**Extracted entries:**
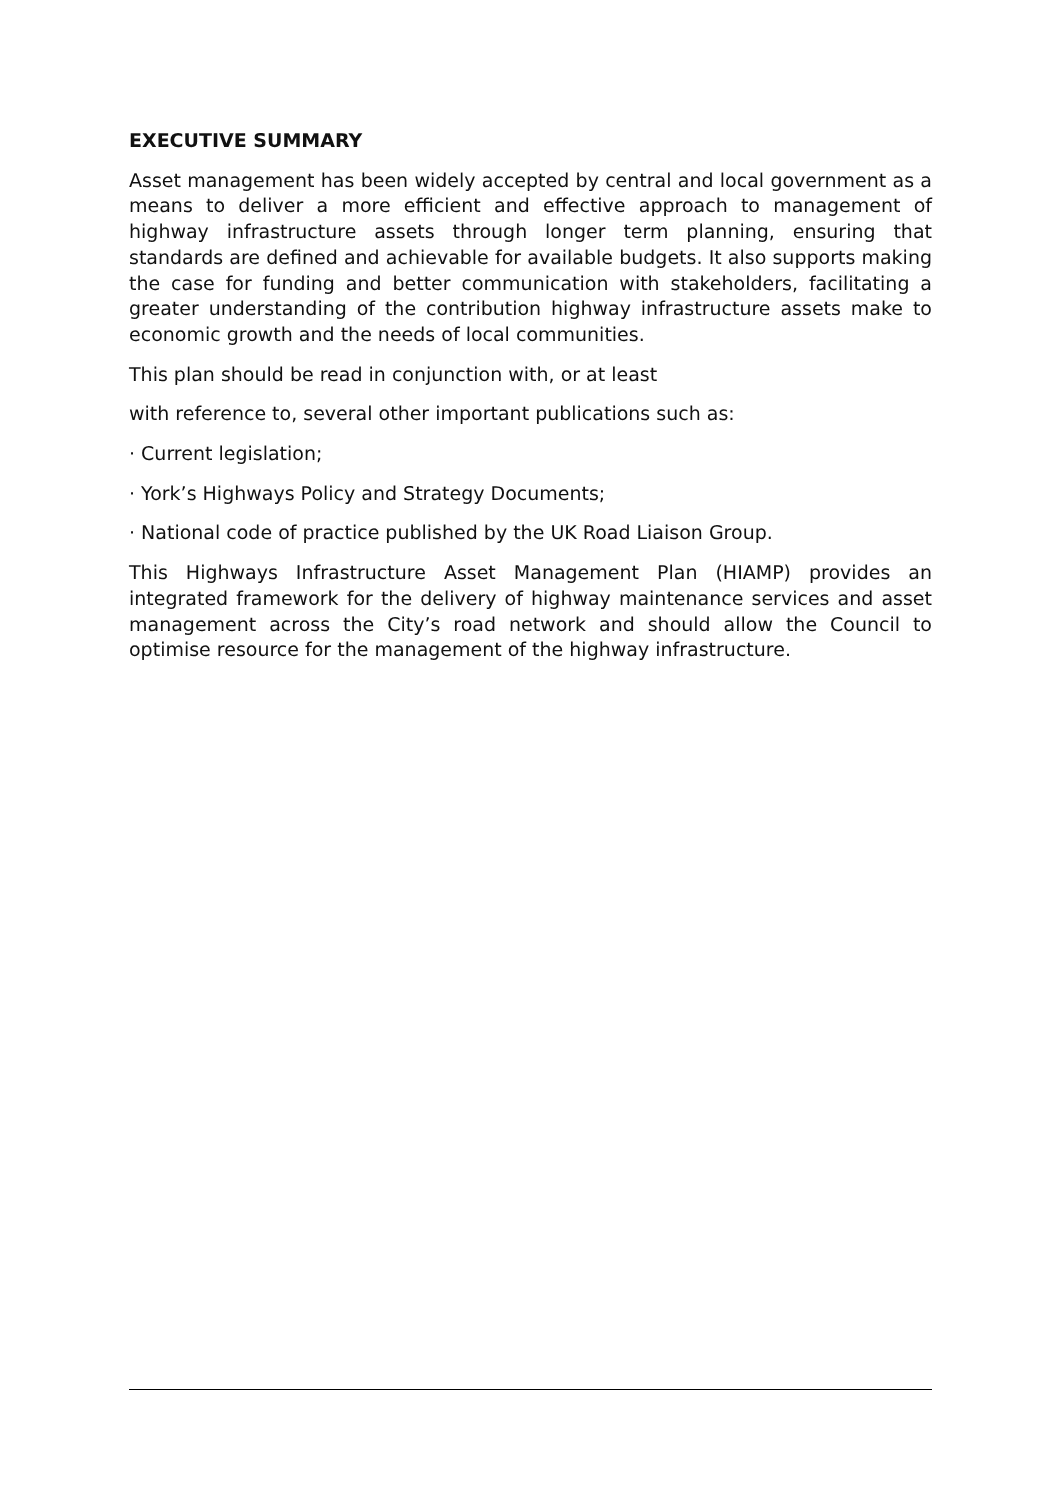EXECUTIVE SUMMARY
Asset management has been widely accepted by central and local government as a means to deliver a more efficient and effective approach to management of highway infrastructure assets through longer term planning, ensuring that standards are defined and achievable for available budgets. It also supports making the case for funding and better communication with stakeholders, facilitating a greater understanding of the contribution highway infrastructure assets make to economic growth and the needs of local communities.
This plan should be read in conjunction with, or at least
with reference to, several other important publications such as:
· Current legislation;
· York’s Highways Policy and Strategy Documents;
· National code of practice published by the UK Road Liaison Group.
This Highways Infrastructure Asset Management Plan (HIAMP) provides an integrated framework for the delivery of highway maintenance services and asset management across the City’s road network and should allow the Council to optimise resource for the management of the highway infrastructure.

**Problem details:** Gather every line from the entries above where the word "management" appears, and copy them.

**Solution to this problem:**
Asset management has been widely accepted by central and local government as a means to deliver a more efficient and effective approach to management of highway infrastructure assets through longer term planning, ensuring that standards are defined and achievable for available budgets. It also supports making the case for funding and better communication with stakeholders, facilitating a greater understanding of the contribution highway infrastructure assets make to economic growth and the needs of local communities.
This Highways Infrastructure Asset Management Plan (HIAMP) provides an integrated framework for the delivery of highway maintenance services and asset management across the City’s road network and should allow the Council to optimise resource for the management of the highway infrastructure.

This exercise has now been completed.